Using EBC-1 cells, a lung SCC cell line without podoplanin expression and with lymphogenous metastatic potential, stable transformants with or without an exogenous human podoplanin gene were established and applied to a mouse tumor implantation model. In vivo examinations revealed that exogenous podoplanin had no influence on tumor growth, whereas it significantly restrained axillary lymph node metastasis associated with the suppression of lymphangiogenesis but not angiogenesis and with the downregulation of EBC-1-derived VEGF-C but not other lymphangiogenesis-related factor mRNAs in implanted tumor tissue. In vitro examinations to clarify the mechanisms underlying the in vivo phenomena revealed that exogenous podoplanin significantly suppressed the expression of VEGF-C mRNA and of the protein, and also increased the level of phosphorylated c-jun N terminal kinase (JNK) in EBC-1 cells. The former effect of exogenous podoplanin was impaired by treatment with either JNK inhibitor sp600125 or podoplanin-siRNA, and the latter effect was impaired by treatment with podoplanin-siRNA, suggesting that podoplanin was able to activate JNK, thereby downregulating VEGF-C gene expression in LSCCs (podoplanin-JNK-VEGF-C axis). Furthermore, supporting evidence in regard to the axis present in LSCCs was obtained from similar experiments using H157 cells, another lung SCC cell line expressing endogenous podoplanin.

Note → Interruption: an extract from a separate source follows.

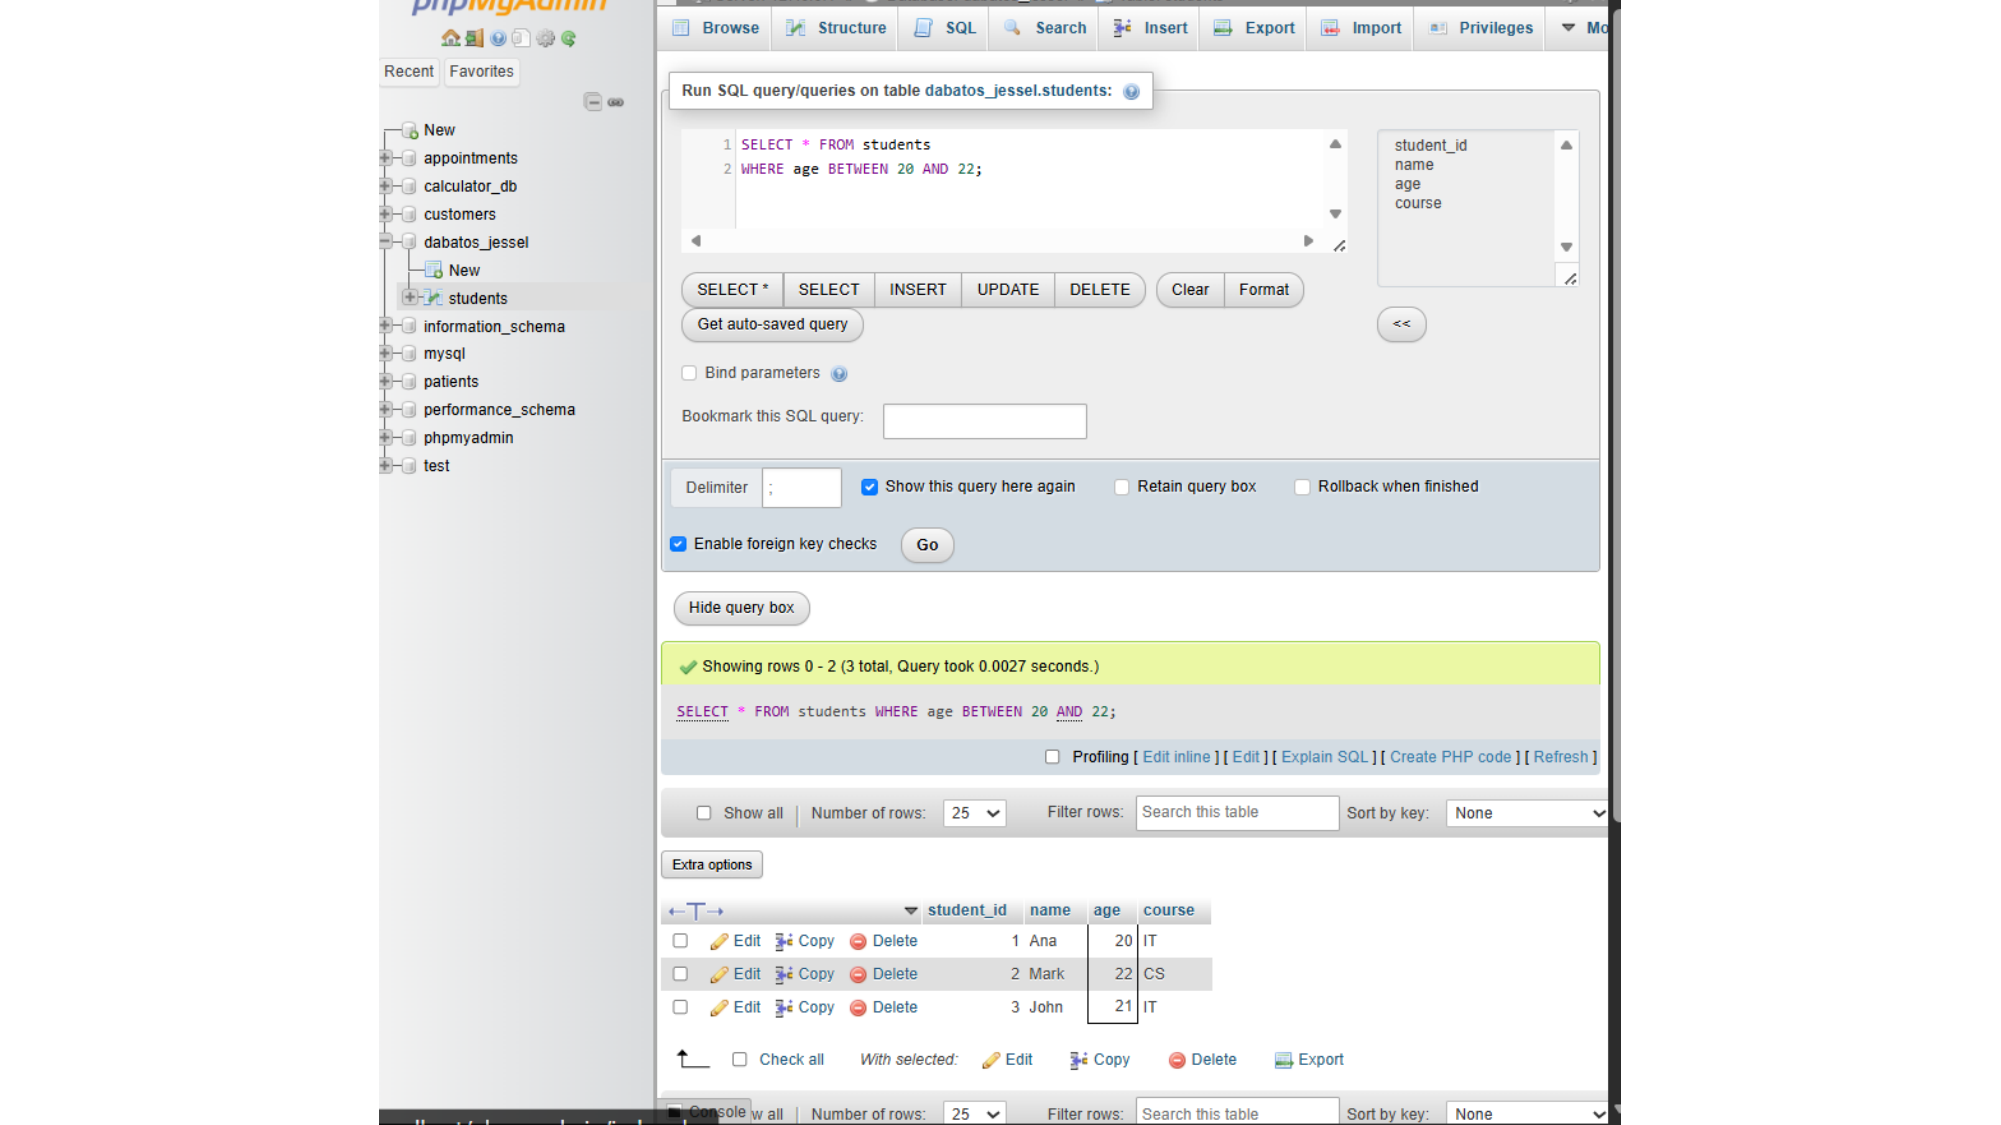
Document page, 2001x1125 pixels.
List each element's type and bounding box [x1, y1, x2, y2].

picture [379, 0, 1621, 1125]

Our findings suggested that LSCC-associated podoplanin was functional and could attenuate the potential for lymph node metastasis, possibly based on the suppression of tumor lymphangiogenesis; thus, podoplanin in cancer cells may become a useful biomarker to measure the malignancy of lung SCC.

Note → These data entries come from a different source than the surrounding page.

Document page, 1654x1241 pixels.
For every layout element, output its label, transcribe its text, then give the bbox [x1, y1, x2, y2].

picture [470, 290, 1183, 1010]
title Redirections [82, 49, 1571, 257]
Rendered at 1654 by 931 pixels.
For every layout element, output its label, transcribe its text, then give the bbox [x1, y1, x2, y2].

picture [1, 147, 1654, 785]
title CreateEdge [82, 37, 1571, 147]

Podoplanin 是一种黏蛋白样跨膜糖蛋白,据报道在多种恶性细胞中表达,通常被认为是促进常规研究中肿瘤进展的因素。相比之下,最近有报道称,Podoplanin 在临床病理上具有冲突的作用,即作为肺/宫颈鳞状细胞癌 (SCC) 患者的有利预后因素。在这里,我们研究了在实验肿瘤进展中表达于肺鳞癌细胞 (LSCCs) 中的 Podoplanin 的作用。

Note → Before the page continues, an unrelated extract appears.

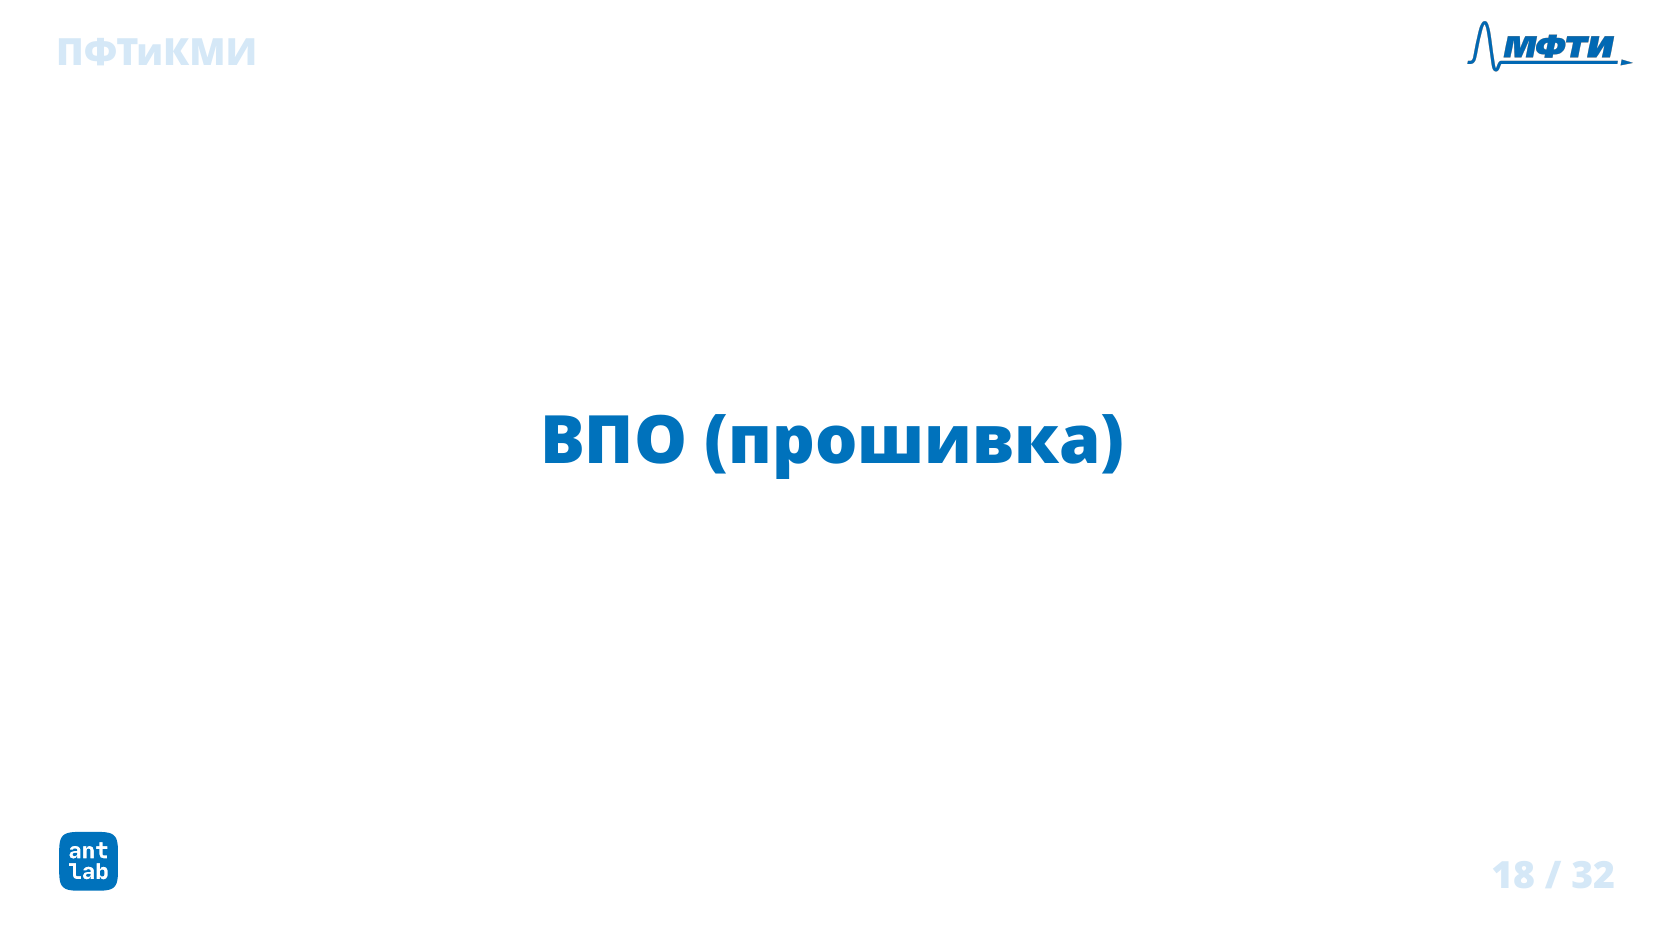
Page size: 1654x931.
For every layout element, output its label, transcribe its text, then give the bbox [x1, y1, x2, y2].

picture [1446, 0, 1654, 93]
title ВПО (прошивка) [88, 359, 1577, 515]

使用缺乏 Podoplanin 表达且具有淋巴转移潜力的肺 SCC 细胞系 EBC-1,建立了具有或不具有外源性人 Podoplanin 基因的稳定转化体,并将其应用于小鼠肿瘤植入模型。体内检查表明,外源性 Podoplanin 对肿瘤生长没有影响,但显著抑制了与淋巴管生成抑制而非血管生成相关的腋窝淋巴结转移,并下调了植入肿瘤组织中 EBC-1 衍生的 VEGF-C 但不影响其他淋巴管生成相关因子 mRNAs。为了阐明体内现象的机制,进行了体外检查,结果表明外源性 Podoplanin 显著抑制了 VEGF-C mRNA 和蛋白质的表达,并增加了 EBC-1 细胞中磷酸化 c-jun N 末端激酶 (JNK) 的水平。外源性 Podoplanin 的前一作用可被 JNK 抑制剂 sp600125 或 Podoplanin-siRNA 处理所破坏,后一作用可被 Podoplanin-siRNA 处理所破坏,这表明 Podoplanin 能够激活 JNK,从而下调 LSCCs 中的 VEGF-C 基因表达(Podoplanin-JNK-VEGF-C 轴)。此外,使用另一种表达内源性 Podoplanin 的肺 SCC 细胞系 H157 进行的类似实验提供了该轴存在于 LSCCs 中的证据。
我们的发现表明,与 LSCC 相关的 Podoplanin 具有功能,能够减弱淋巴结转移的潜力,可能基于肿瘤淋巴管生成的抑制;因此,癌细胞中的 Podoplanin 可能成为衡量肺 SCC 恶性程度的有用生物标志物。